The singer has often joked about the rumours, including saying his friend Jonathan Wilkes and former writing partner Guy Chambers – who are both married – were his gay lovers.
He has twice written songs questioning his own sexuality.
In Old Before I Die, he sings: “Am I straight or gay?”, while in Kids, the lyrics say: “Press be asking do I care for sodomy, I don’t know, yeah, probably,” reported the Daily Mail.
Daily Mail, 7 December 2005 (more excerpts)
Robbie Williams: Often likes to joke about the rumours
Now, at last, the great Robbie Williams debate appears to have been settled.
The star’s lawyer has declared that the singer is, in fact, heterosexual.
The announcement came after Williams won a case against three publications for saying he was gay.
The singer accepted libel damages of more than £200,000 after a newspaper and two magazines claimed his official biography was deceiving the public by leaving out his homosexual experiences.
His counsel, Tom Shields QC, told the High Court the publications had agreed to the out-of-court settlement, which included costs, after admitting they were wrong. He added: “Mr Williams is not, and has never been, homosexual.”
Williams sued The People and the Northern & Shell magazines Star and Hot Stars over claims that he had sex with a man in a lavatory at a Manchester club when he was in the boy band Take That.

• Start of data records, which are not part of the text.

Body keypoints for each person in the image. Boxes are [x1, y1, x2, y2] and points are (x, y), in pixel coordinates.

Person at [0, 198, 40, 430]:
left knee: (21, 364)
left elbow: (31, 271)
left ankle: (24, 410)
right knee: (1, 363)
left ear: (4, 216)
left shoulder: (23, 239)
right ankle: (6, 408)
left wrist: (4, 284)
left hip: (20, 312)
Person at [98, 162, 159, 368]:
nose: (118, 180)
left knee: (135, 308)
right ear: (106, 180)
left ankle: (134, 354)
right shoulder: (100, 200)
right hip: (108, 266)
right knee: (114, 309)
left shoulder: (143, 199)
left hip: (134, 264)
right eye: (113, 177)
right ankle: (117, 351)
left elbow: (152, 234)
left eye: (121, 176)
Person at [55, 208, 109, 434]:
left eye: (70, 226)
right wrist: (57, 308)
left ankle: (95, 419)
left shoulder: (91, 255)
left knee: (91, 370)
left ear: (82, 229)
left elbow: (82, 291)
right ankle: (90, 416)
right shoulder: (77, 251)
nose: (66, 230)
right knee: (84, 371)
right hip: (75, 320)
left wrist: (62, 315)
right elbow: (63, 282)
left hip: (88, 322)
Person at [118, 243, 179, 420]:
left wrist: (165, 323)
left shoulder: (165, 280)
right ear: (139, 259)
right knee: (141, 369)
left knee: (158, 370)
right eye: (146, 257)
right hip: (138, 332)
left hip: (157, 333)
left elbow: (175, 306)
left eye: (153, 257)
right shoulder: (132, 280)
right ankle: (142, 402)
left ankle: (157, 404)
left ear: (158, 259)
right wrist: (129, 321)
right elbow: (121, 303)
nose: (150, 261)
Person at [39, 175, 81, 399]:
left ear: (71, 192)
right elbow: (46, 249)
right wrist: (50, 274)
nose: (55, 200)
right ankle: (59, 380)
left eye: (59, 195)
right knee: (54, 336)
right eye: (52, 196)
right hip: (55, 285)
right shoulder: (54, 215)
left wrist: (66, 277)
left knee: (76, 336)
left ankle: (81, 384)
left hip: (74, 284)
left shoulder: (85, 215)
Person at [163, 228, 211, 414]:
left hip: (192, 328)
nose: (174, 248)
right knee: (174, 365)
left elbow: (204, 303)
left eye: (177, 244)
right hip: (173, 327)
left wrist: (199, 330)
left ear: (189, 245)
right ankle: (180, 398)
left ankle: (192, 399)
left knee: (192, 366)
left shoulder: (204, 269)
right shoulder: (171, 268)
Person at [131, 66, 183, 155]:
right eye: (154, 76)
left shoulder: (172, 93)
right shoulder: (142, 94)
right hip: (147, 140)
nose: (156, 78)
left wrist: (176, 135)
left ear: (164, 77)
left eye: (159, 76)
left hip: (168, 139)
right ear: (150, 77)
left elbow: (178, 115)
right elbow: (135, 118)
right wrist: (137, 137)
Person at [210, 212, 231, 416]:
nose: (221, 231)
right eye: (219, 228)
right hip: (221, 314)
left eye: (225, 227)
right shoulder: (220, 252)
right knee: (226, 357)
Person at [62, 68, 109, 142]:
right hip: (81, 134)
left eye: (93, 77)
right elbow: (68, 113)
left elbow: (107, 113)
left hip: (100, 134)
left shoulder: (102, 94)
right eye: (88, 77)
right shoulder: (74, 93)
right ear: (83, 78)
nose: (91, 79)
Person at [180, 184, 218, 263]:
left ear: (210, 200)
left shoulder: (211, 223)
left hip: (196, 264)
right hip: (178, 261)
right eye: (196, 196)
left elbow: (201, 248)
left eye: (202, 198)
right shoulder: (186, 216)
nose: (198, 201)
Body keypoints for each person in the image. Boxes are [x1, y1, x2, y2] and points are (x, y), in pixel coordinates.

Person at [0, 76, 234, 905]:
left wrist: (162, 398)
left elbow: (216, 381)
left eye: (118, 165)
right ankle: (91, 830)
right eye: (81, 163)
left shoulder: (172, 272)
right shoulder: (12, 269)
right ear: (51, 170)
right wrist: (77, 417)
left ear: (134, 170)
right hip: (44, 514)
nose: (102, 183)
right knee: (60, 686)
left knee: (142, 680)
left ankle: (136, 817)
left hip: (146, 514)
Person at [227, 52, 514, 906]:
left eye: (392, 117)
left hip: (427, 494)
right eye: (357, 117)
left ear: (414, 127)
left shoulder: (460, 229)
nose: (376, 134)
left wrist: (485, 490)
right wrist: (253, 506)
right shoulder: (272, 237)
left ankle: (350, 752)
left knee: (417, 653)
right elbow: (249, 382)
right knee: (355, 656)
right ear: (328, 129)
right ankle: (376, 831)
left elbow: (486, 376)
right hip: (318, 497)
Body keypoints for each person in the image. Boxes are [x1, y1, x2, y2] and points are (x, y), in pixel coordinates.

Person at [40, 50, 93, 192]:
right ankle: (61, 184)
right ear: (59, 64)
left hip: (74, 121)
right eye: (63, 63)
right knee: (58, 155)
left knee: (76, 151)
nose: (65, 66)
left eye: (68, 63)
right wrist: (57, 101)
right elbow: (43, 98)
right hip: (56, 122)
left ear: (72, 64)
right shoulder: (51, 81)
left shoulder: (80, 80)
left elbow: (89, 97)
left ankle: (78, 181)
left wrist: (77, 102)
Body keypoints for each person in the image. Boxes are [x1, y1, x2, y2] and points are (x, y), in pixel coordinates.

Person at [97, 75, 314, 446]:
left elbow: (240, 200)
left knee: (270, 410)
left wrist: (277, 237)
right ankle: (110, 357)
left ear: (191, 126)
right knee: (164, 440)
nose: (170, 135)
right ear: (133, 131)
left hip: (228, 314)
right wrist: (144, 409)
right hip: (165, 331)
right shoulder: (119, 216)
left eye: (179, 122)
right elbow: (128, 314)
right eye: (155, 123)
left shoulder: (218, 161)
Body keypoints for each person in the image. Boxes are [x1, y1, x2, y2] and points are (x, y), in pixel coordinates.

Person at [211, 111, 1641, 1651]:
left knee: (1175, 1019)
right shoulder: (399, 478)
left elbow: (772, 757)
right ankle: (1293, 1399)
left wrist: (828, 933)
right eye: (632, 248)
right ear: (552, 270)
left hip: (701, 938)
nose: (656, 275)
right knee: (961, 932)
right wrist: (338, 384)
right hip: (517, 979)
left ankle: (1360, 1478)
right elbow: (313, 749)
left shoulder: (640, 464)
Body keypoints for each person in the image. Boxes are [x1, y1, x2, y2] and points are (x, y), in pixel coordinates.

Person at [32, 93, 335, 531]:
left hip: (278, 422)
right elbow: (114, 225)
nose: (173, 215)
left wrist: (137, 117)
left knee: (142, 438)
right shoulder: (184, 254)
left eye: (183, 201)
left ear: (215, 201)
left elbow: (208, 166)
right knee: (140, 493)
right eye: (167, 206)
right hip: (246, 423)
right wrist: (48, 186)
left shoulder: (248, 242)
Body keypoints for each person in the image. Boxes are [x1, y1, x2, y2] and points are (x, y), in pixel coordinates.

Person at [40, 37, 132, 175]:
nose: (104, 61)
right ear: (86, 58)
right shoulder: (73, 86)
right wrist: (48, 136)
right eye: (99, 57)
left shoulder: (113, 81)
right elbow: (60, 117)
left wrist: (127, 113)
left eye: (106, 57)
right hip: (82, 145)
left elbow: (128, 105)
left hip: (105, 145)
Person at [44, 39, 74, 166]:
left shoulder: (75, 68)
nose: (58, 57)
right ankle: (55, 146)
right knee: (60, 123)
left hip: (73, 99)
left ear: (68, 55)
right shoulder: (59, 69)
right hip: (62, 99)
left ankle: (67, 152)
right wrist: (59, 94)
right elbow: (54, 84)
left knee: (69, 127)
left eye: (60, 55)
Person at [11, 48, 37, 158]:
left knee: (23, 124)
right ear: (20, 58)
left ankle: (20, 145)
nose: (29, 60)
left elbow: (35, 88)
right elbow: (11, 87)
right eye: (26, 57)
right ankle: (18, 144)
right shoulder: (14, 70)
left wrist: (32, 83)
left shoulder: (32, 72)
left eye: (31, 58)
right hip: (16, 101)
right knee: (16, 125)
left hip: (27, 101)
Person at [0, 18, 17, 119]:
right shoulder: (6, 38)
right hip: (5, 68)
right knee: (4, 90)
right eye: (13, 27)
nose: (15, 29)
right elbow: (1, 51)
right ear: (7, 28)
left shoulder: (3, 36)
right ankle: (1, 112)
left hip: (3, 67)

The story, first printed in The People under the headline Robbie’s Secret Lover, went on to claim that Williams had tried to have sex with the man again later the same year.
The claims came out at the same time as the singer’s biography Feel, by journalist Chris Heath, and suggested Williams was about to deceive the public by pretending his only sexual relations had been with women.
His counsel said none of the allegations were true and, “accordingly, the book Feel did not lie about his sexuality”.
Although he says he is desperate to settle down with a woman and start a family, the singer has not had a serious relationship since splitting with former All Saints singer Nicole Appleton seven years ago.
He admitted that naked pictures taken of him and onetime flame Rachel Hunter were a publicity stunt, while questions have also been raised about another very public relationship with former Spice Girl Geri Halliwell.